* PROBLEM REQUIREMENTS *
Among the entries, which lines carry the string "Rektor"? Copy every one.

* DATA EXTRACT *
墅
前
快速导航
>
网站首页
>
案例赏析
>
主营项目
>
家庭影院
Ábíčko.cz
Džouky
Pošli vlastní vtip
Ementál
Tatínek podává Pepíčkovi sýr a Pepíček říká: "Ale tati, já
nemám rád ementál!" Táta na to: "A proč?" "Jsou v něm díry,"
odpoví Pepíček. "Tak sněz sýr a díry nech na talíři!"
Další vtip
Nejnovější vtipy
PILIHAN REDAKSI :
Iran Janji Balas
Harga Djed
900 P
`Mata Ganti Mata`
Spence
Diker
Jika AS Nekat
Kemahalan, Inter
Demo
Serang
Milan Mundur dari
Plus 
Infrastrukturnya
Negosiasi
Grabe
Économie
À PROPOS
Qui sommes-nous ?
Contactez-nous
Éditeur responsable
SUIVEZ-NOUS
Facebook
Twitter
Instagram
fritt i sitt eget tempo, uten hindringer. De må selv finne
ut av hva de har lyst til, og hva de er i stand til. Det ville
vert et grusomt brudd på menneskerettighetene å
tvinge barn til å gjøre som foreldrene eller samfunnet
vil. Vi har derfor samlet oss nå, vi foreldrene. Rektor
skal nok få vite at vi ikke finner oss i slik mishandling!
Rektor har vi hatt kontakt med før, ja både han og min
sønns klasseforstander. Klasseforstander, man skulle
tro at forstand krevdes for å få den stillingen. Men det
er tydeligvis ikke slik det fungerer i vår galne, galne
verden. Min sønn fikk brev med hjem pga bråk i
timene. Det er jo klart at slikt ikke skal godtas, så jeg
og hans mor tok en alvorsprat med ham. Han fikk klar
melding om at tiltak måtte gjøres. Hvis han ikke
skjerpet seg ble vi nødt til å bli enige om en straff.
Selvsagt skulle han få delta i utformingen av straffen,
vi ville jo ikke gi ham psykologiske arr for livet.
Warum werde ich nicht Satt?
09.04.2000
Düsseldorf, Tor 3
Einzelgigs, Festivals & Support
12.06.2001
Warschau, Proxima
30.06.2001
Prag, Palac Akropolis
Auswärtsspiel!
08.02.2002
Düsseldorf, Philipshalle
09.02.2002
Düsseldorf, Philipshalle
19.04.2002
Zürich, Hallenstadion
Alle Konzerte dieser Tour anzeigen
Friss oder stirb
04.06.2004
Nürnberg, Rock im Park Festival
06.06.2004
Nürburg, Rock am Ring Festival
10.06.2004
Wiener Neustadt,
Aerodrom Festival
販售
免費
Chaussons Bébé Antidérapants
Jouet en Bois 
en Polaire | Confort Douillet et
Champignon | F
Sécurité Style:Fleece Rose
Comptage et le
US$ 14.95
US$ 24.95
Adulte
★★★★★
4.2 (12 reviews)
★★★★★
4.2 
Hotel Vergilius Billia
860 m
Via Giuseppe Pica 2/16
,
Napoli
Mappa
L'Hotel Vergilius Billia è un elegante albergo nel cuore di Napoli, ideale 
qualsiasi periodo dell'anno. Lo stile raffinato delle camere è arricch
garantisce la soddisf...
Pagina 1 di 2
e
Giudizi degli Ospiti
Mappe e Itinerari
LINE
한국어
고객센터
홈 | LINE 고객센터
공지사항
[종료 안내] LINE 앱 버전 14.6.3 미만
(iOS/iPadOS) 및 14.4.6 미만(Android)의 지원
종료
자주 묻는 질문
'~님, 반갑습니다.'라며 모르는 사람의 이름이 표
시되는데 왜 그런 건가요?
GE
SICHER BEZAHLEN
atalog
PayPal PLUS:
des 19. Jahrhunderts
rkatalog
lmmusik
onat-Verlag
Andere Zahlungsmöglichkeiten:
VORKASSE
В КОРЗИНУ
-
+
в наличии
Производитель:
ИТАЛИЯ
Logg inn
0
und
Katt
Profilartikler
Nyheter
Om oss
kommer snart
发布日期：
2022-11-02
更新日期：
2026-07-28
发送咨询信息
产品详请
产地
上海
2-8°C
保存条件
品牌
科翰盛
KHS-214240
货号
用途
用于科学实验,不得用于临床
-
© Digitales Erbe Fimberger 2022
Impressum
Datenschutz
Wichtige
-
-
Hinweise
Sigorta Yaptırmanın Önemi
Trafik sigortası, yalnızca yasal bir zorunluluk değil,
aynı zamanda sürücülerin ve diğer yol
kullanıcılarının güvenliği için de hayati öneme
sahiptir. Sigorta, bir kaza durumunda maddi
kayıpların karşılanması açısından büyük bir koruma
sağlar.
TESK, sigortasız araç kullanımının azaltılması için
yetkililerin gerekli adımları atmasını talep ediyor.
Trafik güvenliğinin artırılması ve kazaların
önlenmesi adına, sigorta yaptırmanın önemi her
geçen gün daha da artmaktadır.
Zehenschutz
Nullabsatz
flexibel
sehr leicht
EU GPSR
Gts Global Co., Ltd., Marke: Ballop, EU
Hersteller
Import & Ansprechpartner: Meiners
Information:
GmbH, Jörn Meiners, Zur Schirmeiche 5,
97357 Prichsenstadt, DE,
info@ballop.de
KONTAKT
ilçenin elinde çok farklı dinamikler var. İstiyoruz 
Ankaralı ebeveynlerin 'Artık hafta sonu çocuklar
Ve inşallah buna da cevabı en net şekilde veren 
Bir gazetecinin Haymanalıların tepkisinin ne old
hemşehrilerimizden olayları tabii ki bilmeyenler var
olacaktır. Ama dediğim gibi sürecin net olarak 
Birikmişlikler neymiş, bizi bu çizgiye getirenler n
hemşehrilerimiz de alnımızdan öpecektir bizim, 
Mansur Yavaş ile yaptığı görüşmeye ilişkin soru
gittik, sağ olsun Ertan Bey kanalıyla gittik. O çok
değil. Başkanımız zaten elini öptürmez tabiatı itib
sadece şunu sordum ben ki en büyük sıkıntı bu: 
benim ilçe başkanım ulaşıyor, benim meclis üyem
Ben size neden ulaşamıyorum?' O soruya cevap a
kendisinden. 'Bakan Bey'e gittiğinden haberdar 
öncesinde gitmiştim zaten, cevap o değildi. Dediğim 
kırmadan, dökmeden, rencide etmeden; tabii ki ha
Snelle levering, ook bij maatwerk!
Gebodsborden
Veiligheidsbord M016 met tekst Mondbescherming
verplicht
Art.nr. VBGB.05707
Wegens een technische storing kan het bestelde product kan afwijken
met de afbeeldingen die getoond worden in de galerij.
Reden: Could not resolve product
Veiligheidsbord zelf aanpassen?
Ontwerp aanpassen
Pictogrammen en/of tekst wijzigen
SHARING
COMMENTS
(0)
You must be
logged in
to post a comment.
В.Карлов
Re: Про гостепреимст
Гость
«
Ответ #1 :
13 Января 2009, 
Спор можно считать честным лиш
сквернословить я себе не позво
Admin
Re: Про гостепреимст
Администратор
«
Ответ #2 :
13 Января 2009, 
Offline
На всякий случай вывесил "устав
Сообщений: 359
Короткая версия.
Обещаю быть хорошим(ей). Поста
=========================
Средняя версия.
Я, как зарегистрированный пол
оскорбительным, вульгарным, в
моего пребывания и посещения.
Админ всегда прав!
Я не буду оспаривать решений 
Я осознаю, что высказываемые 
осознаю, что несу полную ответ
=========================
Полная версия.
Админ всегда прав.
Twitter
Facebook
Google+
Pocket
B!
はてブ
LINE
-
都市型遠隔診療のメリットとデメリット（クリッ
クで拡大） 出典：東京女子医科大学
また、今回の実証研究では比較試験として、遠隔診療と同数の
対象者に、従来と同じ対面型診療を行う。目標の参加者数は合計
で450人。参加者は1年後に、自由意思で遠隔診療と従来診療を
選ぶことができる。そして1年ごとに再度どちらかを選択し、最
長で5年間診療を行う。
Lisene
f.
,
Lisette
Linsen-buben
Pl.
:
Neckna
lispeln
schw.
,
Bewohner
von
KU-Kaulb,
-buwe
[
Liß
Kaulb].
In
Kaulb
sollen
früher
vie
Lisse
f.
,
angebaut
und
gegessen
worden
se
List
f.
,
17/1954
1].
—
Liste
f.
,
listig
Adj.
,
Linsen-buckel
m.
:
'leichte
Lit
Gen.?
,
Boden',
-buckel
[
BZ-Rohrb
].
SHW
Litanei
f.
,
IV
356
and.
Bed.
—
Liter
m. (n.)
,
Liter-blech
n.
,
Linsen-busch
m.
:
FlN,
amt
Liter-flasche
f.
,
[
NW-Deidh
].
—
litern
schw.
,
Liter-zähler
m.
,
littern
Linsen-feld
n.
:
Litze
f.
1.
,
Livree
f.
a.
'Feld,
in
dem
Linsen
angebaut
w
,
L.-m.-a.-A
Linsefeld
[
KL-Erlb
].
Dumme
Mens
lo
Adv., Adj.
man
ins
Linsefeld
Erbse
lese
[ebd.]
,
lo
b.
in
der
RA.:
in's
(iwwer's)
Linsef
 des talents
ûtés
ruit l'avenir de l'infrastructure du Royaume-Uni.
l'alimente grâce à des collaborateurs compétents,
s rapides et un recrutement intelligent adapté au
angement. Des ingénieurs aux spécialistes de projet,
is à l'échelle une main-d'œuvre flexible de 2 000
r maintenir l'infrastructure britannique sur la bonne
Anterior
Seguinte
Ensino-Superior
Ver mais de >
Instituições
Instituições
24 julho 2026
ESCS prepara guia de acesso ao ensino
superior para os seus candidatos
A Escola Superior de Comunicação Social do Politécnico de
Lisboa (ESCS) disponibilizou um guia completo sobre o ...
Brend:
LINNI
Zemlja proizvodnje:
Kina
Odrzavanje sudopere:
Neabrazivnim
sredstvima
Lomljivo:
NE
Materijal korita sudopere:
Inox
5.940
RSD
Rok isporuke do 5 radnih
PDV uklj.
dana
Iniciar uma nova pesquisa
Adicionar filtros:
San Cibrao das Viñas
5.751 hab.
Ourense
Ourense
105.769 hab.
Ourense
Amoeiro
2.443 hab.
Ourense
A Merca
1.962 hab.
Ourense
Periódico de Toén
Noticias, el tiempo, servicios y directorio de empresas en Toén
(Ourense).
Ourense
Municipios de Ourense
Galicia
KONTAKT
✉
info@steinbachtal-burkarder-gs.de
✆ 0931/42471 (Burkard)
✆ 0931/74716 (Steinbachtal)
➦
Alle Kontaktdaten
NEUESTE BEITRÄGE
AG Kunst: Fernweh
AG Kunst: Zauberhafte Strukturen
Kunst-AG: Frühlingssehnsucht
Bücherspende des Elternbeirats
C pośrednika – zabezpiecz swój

* RESULT OF THIS TASK *
vil. Vi har derfor samlet oss nå, vi foreldrene. Rektor
Rektor har vi hatt kontakt med før, ja både han og min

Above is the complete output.